Si la mirada del agricultor se concentra en lo cercano, la del marinero tiende a lo lejano, al horizonte, para observar el movimiento de las nubes y para intuir los cambios del viento. Así lo hacía Pedro de Betsaida cuando era pescador en Galilea, y así continúan haciendo sus sucesores para interpretar los signos de los tiempos y, en la medida de lo posible, avizorar el futuro.
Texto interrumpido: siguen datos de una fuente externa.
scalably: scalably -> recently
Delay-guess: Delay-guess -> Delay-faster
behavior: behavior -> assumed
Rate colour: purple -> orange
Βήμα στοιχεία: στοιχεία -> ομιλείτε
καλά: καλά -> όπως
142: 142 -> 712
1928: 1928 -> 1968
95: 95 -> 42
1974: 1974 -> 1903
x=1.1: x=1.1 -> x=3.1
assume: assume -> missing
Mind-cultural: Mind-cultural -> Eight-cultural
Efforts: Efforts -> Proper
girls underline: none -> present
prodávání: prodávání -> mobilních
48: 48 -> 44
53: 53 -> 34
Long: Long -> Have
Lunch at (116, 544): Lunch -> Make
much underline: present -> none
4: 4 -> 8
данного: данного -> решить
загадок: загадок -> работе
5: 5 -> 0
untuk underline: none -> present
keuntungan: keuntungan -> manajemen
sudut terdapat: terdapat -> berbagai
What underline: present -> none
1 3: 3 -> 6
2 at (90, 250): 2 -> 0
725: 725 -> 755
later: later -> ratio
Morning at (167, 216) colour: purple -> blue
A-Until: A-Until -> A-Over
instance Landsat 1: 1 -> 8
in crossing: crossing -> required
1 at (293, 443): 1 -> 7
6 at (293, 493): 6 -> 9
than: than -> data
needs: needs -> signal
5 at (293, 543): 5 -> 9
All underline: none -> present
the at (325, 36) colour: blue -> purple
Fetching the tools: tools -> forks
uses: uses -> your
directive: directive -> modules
En su discurso de felicitación de Navidad, Francisco recordó a la Curia vaticana que «no estamos viviendo simplemente una época de cambios, sino un cambio de época», en la que, para mayor desconcierto, «los cambios ya no son lineales, sino de profunda transformación».
En los últimos años, la Pontificia Academia de las Ciencias y la Pontificia Academia de las Ciencias Sociales —que cuentan con numerosos premios Nobel—, no solo han ayudado a la Iglesia a entender el presente, sino que estudian fenómenos que cambiarán nuestro futuro. Como la explosión del big data, la inteligencia artificial, las posibilidades terapéuticas de las células madre, la robótica o el transhumanismo.
La globalización y la revolución digital han cambiado el modo de trabajar de muchísimas personas, e incluso el modo de percibir la realidad a través del torbellino de las redes sociales. Los síntomas de inquietud, individualismo y ansiedad saltan a la vista.
El Papa se ocupa de los problemas del presente pero también de construir cimientos para la evangelización del mañana. A lo largo de 20 siglos, el cristianismo ha recorrido caminos rocosos, polvorientos y fangosos. Hoy parece atravesar una y otra vez terrenos de arenas movedizas, que continuarán siendo frecuentes hasta que termine el cambio de época.
La fórmula de Francisco para abordar los problemas del presente y del futuro es la misma: vivir el cristianismo joven del Evangelio y los Hechos de los Apóstoles, centrado en las personas que tenemos alrededor, mirando continuamente a Jesús y escuchando atentamente al Espíritu Santo.
Por eso anima a aprovechar las estructuras materiales y organizativas que sigan siendo útiles, pero sin dejarse paralizar por lastres. Y sin aferrarse a actividades o esquemas que impulsaron la evangelización en el segundo milenio pero se han vuelto contraproducentes en el tercero.
Acabamos de entrar en los años 20 del siglo XXI. A algunos les parecen locos, como los del siglo XX. Pero, entre todos, podemos hacerlos felices.